[Collection entries]
Content starts
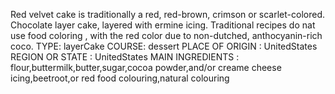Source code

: Red velvet cake is traditionally a red, red-brown, crimson or scarlet-colored.
Chocolate layer cake, layered with ermine icing.
Traditional recipes do nat use food coloring , with the red color due to non-dutched, anthocyanin-rich coco.
TYPE: layerCake
COURSE: dessert
PLACE OF ORIGIN : UnitedStates
REGION OR STATE : UnitedStates
MAIN INGREDIENTS : flour,buttermilk,butter,sugar,cocoa powder,and/or creame cheese icing,beetroot,or red food colouring,natural colouring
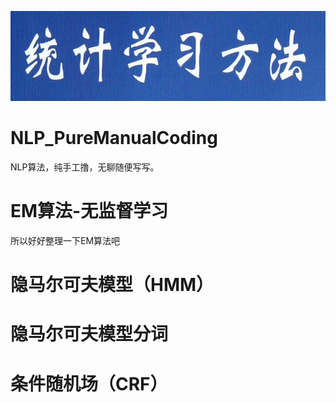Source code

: ![Image](/image/cover.jpg)
# NLP_PureManualCoding
NLP算法，纯手工撸，无聊随便写写。
# EM算法-无监督学习
所以好好整理一下EM算法吧
# 隐马尔可夫模型（HMM）
# 隐马尔可夫模型分词
# 条件随机场（CRF）
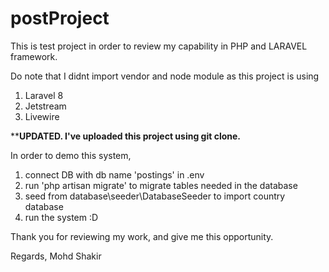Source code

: # postProject

This is test project in order to review my capability in PHP and LARAVEL framework.

Do note that I didnt import vendor and node module as this project is using
1. Laravel 8
2. Jetstream
3. Livewire

****UPDATED. I've uploaded this project using git clone.**

In order to demo this system, 
1. connect DB with db name 'postings' in .env
2. run 'php artisan migrate' to migrate tables needed in the database
3. seed from database\seeder\DatabaseSeeder to import country database
4. run the system :D

Thank you for reviewing my work, and give me this opportunity.

Regards,
Mohd Shakir
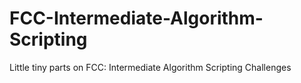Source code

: # FCC-Intermediate-Algorithm-Scripting
Little tiny parts on FCC: Intermediate Algorithm Scripting Challenges
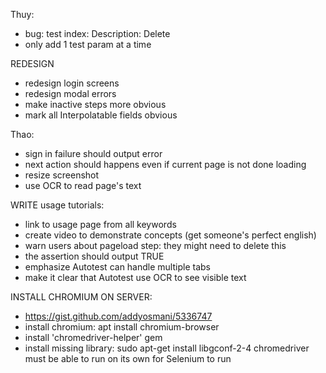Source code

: Thuy:
- bug: test index: Description: Delete
- only add 1 test param at a time


REDESIGN
- redesign login screens
- redesign modal errors
- make inactive steps more obvious
- mark all Interpolatable fields obvious




Thao:
- sign in failure should output error
- next action should happens even if current page is not done loading
- resize screenshot
- use OCR to read page's text





WRITE usage tutorials:
- link to usage page from all keywords
- create video to demonstrate concepts (get someone's perfect english)
- warn users about pageload step: they might need to delete this
- the assertion should output TRUE
- emphasize Autotest can handle multiple tabs
- make it clear that Autotest use OCR to see visible text






INSTALL CHROMIUM ON SERVER:
- https://gist.github.com/addyosmani/5336747
- install chromium: apt install chromium-browser
- install 'chromedriver-helper' gem
- install missing library: sudo apt-get install libgconf-2-4
    chromedriver must be able to run on its own for Selenium to run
Content ends
** INSTRUCTIONS TO FOLLOW **
Which lines in the entries above contain the word "text"? Extract each of those lines in full.

** SOLUTION FOR THIS TASK **
- use OCR to read page's text
- make it clear that Autotest use OCR to see visible text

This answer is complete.